Gold Coast City Council is carrying more open housing files right now than at any point since the 2018 Commonwealth Games construction rush. By September, councillors must vote on revised dwelling-density overlays for the Coomera Town Centre precinct, finalise short-term rental registration rules that have been in draft since February, and respond to the state government's updated South East Queensland Regional Plan targets that assign the city roughly 120,000 additional dwellings by 2046. Get even one of those calls wrong, planners warn, and the Olympic infrastructure at Coomera Arena and Robina Stadium becomes a catalyst for exactly the kind of investor-led gentrification that has already pushed median rents in Broadbeach to $950 a week for a two-bedroom unit.
The timing is unusually compressed. Brisbane 2032 is six years away, close enough that private developers are already lodging applications along the Coomera connector, yet far enough that a bad zoning decision made this year locks in outcomes for a generation. Meanwhile, national property data released this week shows buyer demand softening across most capital cities — but the Gold Coast's tourist-belt suburbs are bucking that trend, driven by owner-occupiers and interstate retirees rather than the first-home buyers who are retreating almost everywhere else in Queensland.
The Coomera corridor and what gets built there
The most consequential single planning instrument on the table is the proposed Coomera Economic Cluster amendment to the Gold Coast Planning Scheme. If passed in its current form, it would allow towers of up to 30 storeys within 400 metres of Coomera train station — a significant leap from the current 15-storey limit — and would designate a 47-hectare strip between Foxwell Road and the Pacific Motorway as a mixed-use priority development area. Property economists at Urbis flagged in a March 2026 assessment that the amendment could unlock more than 8,000 additional dwellings, but only if council simultaneously mandates affordable housing contributions at 15 percent of yield, something the current draft does not do.

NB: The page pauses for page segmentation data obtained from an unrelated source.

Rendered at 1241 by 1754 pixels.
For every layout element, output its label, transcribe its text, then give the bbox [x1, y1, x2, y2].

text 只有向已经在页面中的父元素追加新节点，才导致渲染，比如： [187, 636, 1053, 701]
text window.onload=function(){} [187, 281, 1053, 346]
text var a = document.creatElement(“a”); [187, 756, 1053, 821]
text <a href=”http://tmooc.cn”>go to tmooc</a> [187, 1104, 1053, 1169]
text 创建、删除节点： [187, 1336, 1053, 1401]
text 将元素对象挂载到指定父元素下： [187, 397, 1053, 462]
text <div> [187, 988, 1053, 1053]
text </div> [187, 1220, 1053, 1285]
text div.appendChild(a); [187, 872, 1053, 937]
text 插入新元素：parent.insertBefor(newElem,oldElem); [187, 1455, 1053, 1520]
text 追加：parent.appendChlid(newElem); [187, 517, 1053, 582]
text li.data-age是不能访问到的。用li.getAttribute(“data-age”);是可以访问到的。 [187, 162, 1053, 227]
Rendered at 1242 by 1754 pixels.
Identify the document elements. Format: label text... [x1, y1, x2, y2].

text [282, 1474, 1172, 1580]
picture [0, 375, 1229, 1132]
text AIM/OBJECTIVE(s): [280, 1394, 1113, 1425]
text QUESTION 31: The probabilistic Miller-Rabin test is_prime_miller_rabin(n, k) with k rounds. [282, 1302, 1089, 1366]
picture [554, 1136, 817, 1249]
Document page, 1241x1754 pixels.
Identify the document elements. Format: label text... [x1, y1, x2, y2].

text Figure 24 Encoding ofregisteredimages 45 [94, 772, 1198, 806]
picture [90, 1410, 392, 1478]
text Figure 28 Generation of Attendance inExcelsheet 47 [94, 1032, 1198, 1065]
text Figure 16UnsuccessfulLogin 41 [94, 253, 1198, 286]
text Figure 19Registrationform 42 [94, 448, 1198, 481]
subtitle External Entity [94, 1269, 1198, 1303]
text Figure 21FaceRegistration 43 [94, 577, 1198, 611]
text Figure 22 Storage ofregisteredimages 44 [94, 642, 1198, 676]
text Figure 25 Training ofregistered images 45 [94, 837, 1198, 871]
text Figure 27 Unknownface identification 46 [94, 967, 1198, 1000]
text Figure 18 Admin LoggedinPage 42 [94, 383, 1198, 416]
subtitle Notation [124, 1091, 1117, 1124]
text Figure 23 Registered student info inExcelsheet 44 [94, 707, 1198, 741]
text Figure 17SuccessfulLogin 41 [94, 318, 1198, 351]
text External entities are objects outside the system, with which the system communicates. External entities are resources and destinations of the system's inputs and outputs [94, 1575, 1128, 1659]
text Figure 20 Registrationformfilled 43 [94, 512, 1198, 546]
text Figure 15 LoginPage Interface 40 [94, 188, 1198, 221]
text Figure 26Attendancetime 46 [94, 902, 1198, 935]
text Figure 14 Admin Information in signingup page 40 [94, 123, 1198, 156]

Down the light rail spine, Robina is already feeling the pressure. The Stage 4 light rail extension — running from Burleigh Heads to Coolangatta — is now confirmed to begin construction in 2027, and land within 500 metres of its proposed stops at Varsity Lakes and Burleigh Heads has jumped roughly 22 percent in assessed value since the route was gazetted in November 2025, according to Queensland Valuation data. That appreciation is welcome news for existing owners and catastrophic arithmetic for renters. The Burleigh Heads suburb median house price crossed $1.9 million in the March 2026 quarter.
Short-stay rules and the council vote in August
Council's August 19 meeting is being watched closely by both the short-term rental industry and community housing advocates. The proposed Short-Term Rental Accommodation Local Law, drafted after sustained pressure from permanent residents in Surfers Paradise and Main Beach, would require all Airbnb-style operators to register with council by January 2027, pay an annual levy of between $750 and $2,200 depending on property type, and cap non-hosted listings in identified residential amenity precincts at 90 nights per year. The Gold Coast Short Term Rental Alliance, which represents about 3,400 hosts, has told council the 90-night cap alone would effectively remove around 1,100 properties from the platform, collapsing supply just as the city needs visitor accommodation for 2032.
Those 1,100 properties won't automatically become long-term rentals, though. Research by RMIT's Centre for Urban Research published in May found that comparable night-cap policies in Hobart converted only about 40 percent of delisted short-stay properties into the private rental market; the rest were either held vacant or sold. Council officers are expected to recommend a modified 120-night cap as a compromise position before August 19.
For residents watching from the sidelines, the practical advice is straightforward: the August council meeting agenda will be publicly available at least five days prior under Queensland's Local Government Act 2009, and submissions can be lodged via Council's Your City, Your Say portal. The Coomera density amendment has a formal public notification window closing July 28. Both decisions will be made with or without community input — but the record shows council has amended major planning instruments in response to submission volumes before.